Five arrested after Rhodes upheavals
Emotions ran high when public order police roughly removed the five students from a lecture hall and bundled them into a police truck.
The five were arrested hours after students allegedly vandalised university toilets, threw punctured aerosol cans into lecture rooms and prevented staff and students from attending class.
University spokeswoman Catherine Deiner confirmed two women students and three men were arrested after the protests.
She said even though protesters had disrupted lectures, thrown rubbish into venues and vandalised property, the academic programme was continuing.
During a busy morning playing cat-and-mouse with police, things came to a head shortly after students were warned to stop disrupting lectures in violation of a high court interdict the university won several months ago.
Given 30 minutes to disperse from the Barret Lecture complex by police or face being fired upon with tear gas, rubber bullets and stun grenades, the group moved to a nearby building and continued disrupting classes.
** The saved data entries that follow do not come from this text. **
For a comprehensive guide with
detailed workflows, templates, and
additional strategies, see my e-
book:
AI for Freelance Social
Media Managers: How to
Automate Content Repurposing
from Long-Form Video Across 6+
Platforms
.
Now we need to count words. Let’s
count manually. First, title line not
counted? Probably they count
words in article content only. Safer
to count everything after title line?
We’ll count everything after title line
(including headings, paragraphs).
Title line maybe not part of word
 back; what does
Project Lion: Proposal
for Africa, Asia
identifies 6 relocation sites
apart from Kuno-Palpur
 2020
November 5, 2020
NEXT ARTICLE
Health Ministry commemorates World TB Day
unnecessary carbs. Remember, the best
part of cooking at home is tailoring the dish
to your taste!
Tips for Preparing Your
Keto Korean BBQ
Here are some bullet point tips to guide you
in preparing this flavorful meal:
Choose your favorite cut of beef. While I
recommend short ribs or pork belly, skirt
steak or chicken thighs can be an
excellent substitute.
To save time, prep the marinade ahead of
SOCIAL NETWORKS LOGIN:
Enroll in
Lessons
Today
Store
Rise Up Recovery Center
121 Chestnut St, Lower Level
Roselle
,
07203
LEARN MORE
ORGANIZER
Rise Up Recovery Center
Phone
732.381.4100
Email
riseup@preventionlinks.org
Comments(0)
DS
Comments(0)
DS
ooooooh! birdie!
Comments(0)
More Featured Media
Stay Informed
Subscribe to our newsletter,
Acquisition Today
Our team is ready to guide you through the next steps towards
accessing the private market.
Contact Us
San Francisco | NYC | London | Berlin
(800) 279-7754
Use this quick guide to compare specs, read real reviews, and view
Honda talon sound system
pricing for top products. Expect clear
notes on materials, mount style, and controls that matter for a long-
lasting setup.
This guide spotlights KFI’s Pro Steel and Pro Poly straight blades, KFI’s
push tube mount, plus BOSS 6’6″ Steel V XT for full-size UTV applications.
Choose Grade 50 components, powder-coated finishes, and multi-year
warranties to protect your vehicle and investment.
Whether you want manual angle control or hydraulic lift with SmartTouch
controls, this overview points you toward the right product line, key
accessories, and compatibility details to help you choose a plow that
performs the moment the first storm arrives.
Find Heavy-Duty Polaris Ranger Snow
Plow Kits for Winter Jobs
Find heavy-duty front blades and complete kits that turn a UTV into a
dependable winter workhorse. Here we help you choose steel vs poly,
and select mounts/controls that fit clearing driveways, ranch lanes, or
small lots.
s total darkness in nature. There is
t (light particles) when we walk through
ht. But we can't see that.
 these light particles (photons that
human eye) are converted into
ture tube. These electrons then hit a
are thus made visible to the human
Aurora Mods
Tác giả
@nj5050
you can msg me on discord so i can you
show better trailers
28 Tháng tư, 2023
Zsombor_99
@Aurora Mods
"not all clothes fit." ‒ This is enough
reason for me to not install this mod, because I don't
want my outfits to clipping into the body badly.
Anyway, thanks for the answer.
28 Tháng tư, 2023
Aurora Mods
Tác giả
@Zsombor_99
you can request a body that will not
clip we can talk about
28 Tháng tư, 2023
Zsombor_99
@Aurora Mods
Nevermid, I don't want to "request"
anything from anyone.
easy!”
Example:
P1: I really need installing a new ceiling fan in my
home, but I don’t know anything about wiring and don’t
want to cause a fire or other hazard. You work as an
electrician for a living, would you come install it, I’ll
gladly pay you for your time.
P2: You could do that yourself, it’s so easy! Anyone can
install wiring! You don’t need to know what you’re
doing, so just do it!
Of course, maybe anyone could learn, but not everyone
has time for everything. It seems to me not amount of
The mood of the protesters, who earlier gave flowers to riot policemen monitoring their progress across campus, became angry when police moved in and bundled five people identified as leaders into the back of a waiting truck.
The arrests seemingly took the impetus out of the remaining protesters, who spent a long time strategising on what to do next before moving away.
Several protesters wore scarves wrapped around their faces and some carried sticks.
An earlier Rhodes University statement said that three days of talks to resolve the crisis had collapsed on Sunday, when protesters added another demand to the 13 that had been discussed and resolved.
The additional demand was for the university academic programme to be suspended until Friday.
According to the Rhodes statement, the #FeesMustFall group could not give guarantees that protest action would stop, even if all the demands were met.
“In the context of the additional demand and breakdown in discussions, all agreements made in the course of the past three days now fall away.”
Lecturers formed human chain barricades at the entrance to some lecture theatres to prevent protesters going in to disrupt classes.
Several staff members and students, and Anglican priest Andrew Hunter, wearing white sashes with “peace” written on them, followed the protesters and police to try and prevent emotions from boiling over into violent confrontation.
Hunter said the purpose behind the move was to try and diffuse tension between police and students. But there was little they could do to prevent confrontation if it happened, he added.